The description on Google Play is not explaining much and talks more about issues with NFC of some phones and neither does their website explain in clear words what this app is but I found this demo video and it clearly shows that the app is crucial for the security of your funds.

Ironically if the app works the same on Android and the “copy address” part is actually copying the address to the clipboard which makes sense if one would want to send coins from an exchange to the card for example, any other app on the phone without any special permissions without even being apparently active could swap the receive address and the user would have no way of knowing this was happening.

Anyway, the next question would be: “Is the code public?” … but as far as I can see there is no source code available that one could inspect. That leaves us with the verdict not verifiable.

(lw)

Verdict Explained

Without public source of the reviewed release available, this product cannot be verified!

As part of our Methodology, we ask:

Is the source code publicly available?

If the answer is "no", we mark it as "No source for current release found".

A wallet that claims to not give the provider the means to steal the users’ funds might actually be lying. In the spirit of “Don’t trust - verify!” you don’t want to take the provider at his word, but trust that people hunting for fame and bug bounties could actually find flaws and back-doors in the wallet so the provider doesn’t dare to put these in.

Back-doors and flaws are frequently found in closed source products but some remain hidden for years. And even in open source security software there might be catastrophic flaws undiscovered for years.

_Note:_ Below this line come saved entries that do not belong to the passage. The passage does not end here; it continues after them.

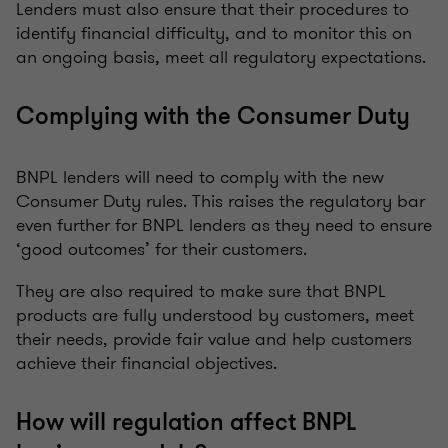
Lenders must also ensure that their procedures to
identify financial difficulty, and to monitor this on
an ongoing basis, meet all regulatory expectations.
Complying with the Consumer Duty
BNPL lenders will need to comply with the new
Consumer Duty rules. This raises the regulatory bar
even further for BNPL lenders as they need to ensure
‘good outcomes’ for their customers.
They are also required to make sure that BNPL
products are fully understood by customers, meet
their needs, provide fair value and help customers
achieve their financial objectives.
How will regulation affect BNPL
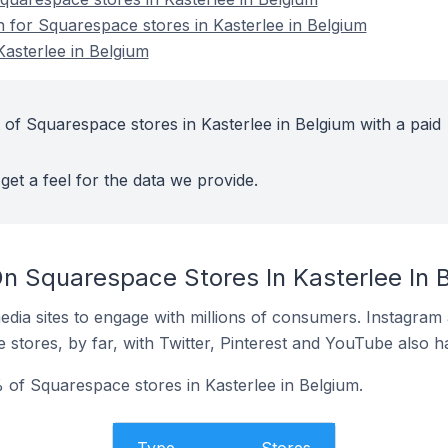
n for Squarespace stores in Kasterlee in Belgium
asterlee in Belgium
 of Squarespace stores in Kasterlee in Belgium with a paid
get a feel for the data we provide.
n Squarespace Stores In Kasterlee In 
dia sites to engage with millions of consumers. Instagra
 stores, by far, with Twitter, Pinterest and YouTube also h
of Squarespace stores in Kasterlee in Belgium.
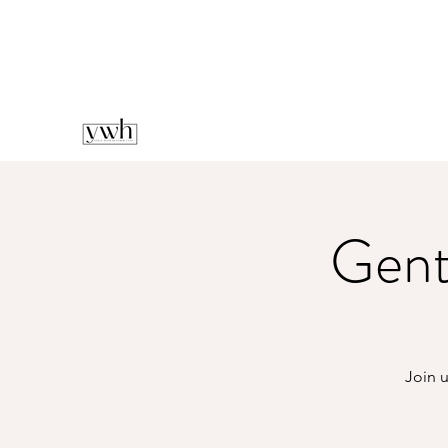
Gent
Join u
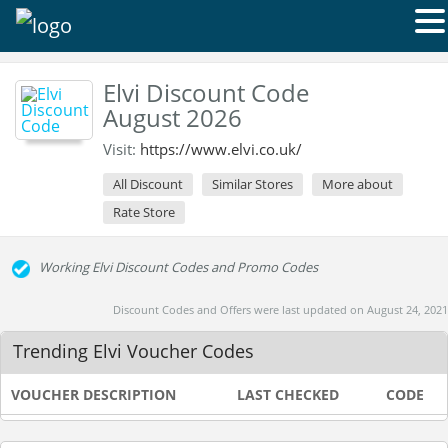
Elvi Discount Code
August 2026
Visit:
https://www.elvi.co.uk/
All Discount
Similar Stores
More about
Rate Store
Working Elvi Discount Codes and Promo Codes
Discount Codes and Offers were last updated on August 24, 2021
Trending Elvi Voucher Codes
VOUCHER DESCRIPTION
LAST CHECKED
CODE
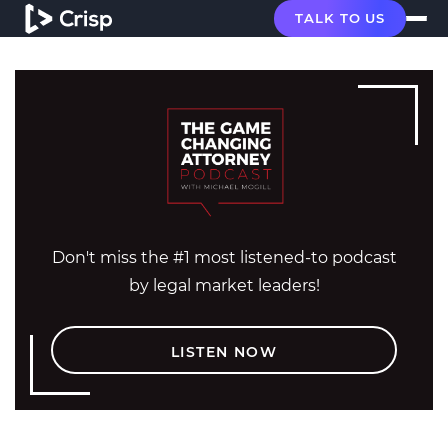
TALK TO US
Don't miss the #1 most listened-to podcast
by legal market leaders!
LISTEN NOW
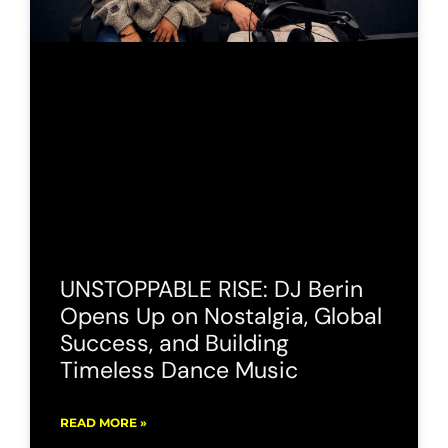
UNSTOPPABLE RISE: DJ Berin
Opens Up on Nostalgia, Global
Success, and Building
Timeless Dance Music
READ MORE »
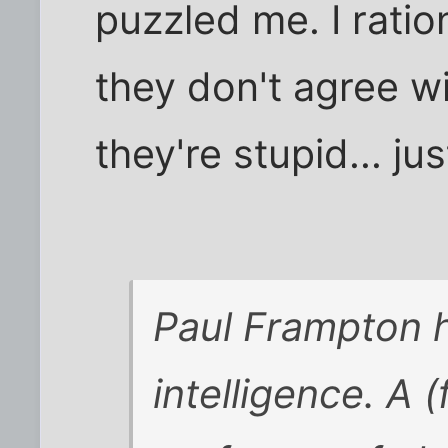
puzzled me. I ratio
they don't agree w
they're stupid... jus
Paul Frampton 
intelligence. A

An evil wallet provider would certainly prefer not to publish the code, as hiding it makes audits orders of magnitude harder.

For your security, you thus want the code to be available for review.

If the wallet provider doesn’t share up to date code, our analysis stops there as the wallet could steal your funds at any time, and there is no protection except the provider’s word.

“Up to date” strictly means that any instance of the product being updated without the source code being updated counts as closed source. This puts the burden on the provider to always first release the source code before releasing the product’s update. This paragraph is a clarification to our rules following a little poll.

We are not concerned about the license as long as it allows us to perform our analysis. For a security audit, it is not necessary that the provider allows others to use their code for a competing wallet. You should still prefer actual open source licenses as a competing wallet won’t use the code without giving it careful scrutiny.

The product cannot be independently verified. If the provider puts your funds at risk on purpose or by accident, you will probably not know about the issue before people start losing money. If the provider is more criminally inclined he might have collected all the backups of all the wallets, ready to be emptied at the press of a button. The product might have a formidable track record but out of distress or change in management turns out to be evil from some point on, with nobody outside ever knowing before it is too late.